« Je m’appelle Grzegovz Dzemil Bohdanowicz. J’ai un nom polonais et un nom musulman », explique cet homme d’origine tatare. Retraité, il vient comme d’autres fidèles chaque semaine à la prière du vendredi. Il fait parti des 5 000 musulmans Tatars de Pologne, dans un pays de 38 millions d’habitants, à majorité catholique.
Assis sur un tapis du centre islamique de Varsovie, une des mosquées de la capitale, il raconte son histoire. « Je suis né à Wilno, une ville polonaise avant de devenir Vilnius en Lituanie. Avant la seconde guerre mondiale, c’était un lieu où il y avait une population musulmane importante. Une partie de ma famille vit en Biélorussie et en Lituanie, ou aux frontières de la Pologne dans le nord », commence t-il d’une voix frêle.
La présence des Tatars en Pologne, dès le 14e siècle
Les Tatars sont installés depuis des siècles en Pologne. « Les premiers Tatars sur les terres polonaises sont apparus au 14e siècle. Issus de tribus turco-mongole, ces musulmans fuyait les conflits internes de la Horde d’Or et le despotisme de l’empire ottoman », explique Marek Dziekan, professeur et chef du département du Moyen-Orient et de l’Afrique du Nord à l’université de Lodz en Pologne.
Grzegovz Dzemil Bohdanowicz lui, vit à Varsovie depuis cinquante ans avec ses deux enfants. Il parle avec fierté de ses racines polonaises, comme la plupart des gens de sa communauté, qui ont toujours baigné dans la culture slave. A leur arrivée, nombre de ses anciens compatriotes musulmans se sont en effet mariés avec des chrétiens. Ils bénéficiaient des mêmes privilèges que la noblesse locale et se sont engagés activement dans l’armée polonaise.
« Ils ont joué un rôle important et ont été présents à tous les tournants de l’histoire polonaise. Les Tatars avaient leurs propres unités dans l’armée. La tradition militaire « uhlan » (cavalier armé d’une lance dans les armées slaves et germaniques) en Pologne a d’ailleurs des origines tatares », souligne Marek Dziekan.
Les Tatars, mieux perçus que les autres musulmans du pays
Aujourd’hui dans une Pologne avec 99 % de catholiques, le discours antimusulmans et anti-immigration est prégnant. Le gouvernement polonais fait clairement des liens avec les attentats en Europe et alimente la peur des citoyens. Mais l’islamophobie vise davantage les Arabes que les Tatars.

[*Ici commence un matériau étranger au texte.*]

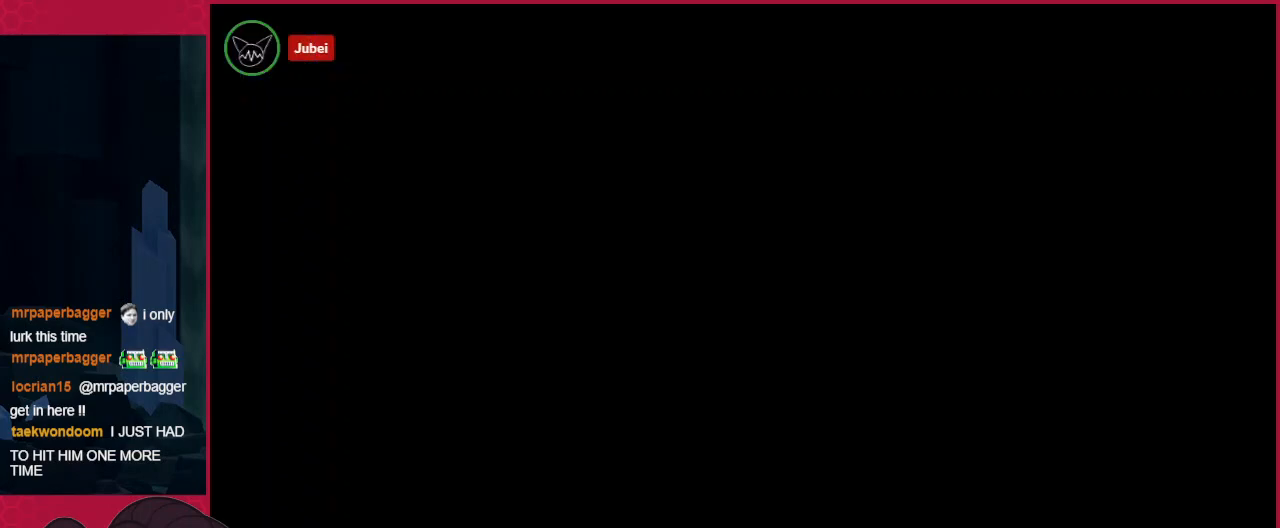
{"keys": [], "events": []}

« Les Tatars sont ‘nos’ musulmans. Pour cette raison ils sont mieux considérés que les musulmans venus d’ailleurs, surtout ces dernières années. Ils sont même mieux perçus que les Polonais convertis à l’islam, qui sont qualifiés de ‘traîtres’ », note le professeur spécialisé dans l’histoire de l’islam et de cette communauté.
Une position privilégiée, donc, pour les Tatars. « Nous sommes des citoyens à part entière avec les mêmes droits et on ne nous attribue pas les ‘sales boulots’ comme à d’autres musulmans », estime le Tatar, ancien chimiste et chef d’entreprise.
Textes religieux et pratiques mêlés aux traditions slaves
Mais de cette acculturation, qu’ont conservé les Tatars de leur religion et comment la pratiquent-ils ? Ces adeptes de l’islam sont sunnites, issus de l’école hanafite. Les croyances tatares comprennent certaines traditions pré-islamiques turques. Mais des traditions chrétiennes et des superstitions de la population slave locale ont également été intégrées dans la culture tatare.
« Parfois cela arrive que des Tatars boivent de l’alcool comme les chrétiens mais souvent quand les familles sont mixtes et cela reste marginal », assure Grzegovz Dzemil Bohdanowicz. C’est d’ailleurs souvent le principal reproche que les Arabes musulmans, beaucoup plus nombreux aujourd’hui sur le territoire, font aux Tatars. Le port du voile est également une pratique peu commune chez les femmes tatares.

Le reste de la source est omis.